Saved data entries
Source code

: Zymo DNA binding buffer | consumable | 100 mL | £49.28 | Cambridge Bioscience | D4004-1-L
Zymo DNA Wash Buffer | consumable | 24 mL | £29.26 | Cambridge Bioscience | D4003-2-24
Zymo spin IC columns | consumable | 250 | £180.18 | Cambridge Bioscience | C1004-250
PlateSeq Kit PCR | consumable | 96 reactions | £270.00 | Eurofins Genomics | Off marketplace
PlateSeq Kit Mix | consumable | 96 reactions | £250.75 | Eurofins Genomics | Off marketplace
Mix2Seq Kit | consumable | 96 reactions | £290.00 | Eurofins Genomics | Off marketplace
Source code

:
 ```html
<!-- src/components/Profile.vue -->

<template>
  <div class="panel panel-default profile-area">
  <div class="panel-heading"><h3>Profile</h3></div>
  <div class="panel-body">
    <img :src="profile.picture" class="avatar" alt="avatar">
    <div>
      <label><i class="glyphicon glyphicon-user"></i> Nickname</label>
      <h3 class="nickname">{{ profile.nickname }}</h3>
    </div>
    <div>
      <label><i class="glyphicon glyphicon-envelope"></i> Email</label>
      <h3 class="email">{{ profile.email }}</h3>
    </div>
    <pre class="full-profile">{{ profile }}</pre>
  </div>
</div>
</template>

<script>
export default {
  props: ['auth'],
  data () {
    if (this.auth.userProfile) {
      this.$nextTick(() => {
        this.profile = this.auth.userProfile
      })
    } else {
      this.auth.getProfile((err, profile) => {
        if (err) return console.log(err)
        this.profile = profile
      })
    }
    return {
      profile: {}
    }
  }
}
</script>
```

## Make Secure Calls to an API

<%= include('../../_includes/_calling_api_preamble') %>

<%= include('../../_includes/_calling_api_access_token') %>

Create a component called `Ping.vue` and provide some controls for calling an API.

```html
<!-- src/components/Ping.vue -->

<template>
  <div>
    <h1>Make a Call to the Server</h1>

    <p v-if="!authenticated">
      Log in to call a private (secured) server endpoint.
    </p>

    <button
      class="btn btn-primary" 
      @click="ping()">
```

**Problem statement**
Select every line in the records above that contains the word "return".

**Completed exercise**
        if (err) return console.log(err)
    return {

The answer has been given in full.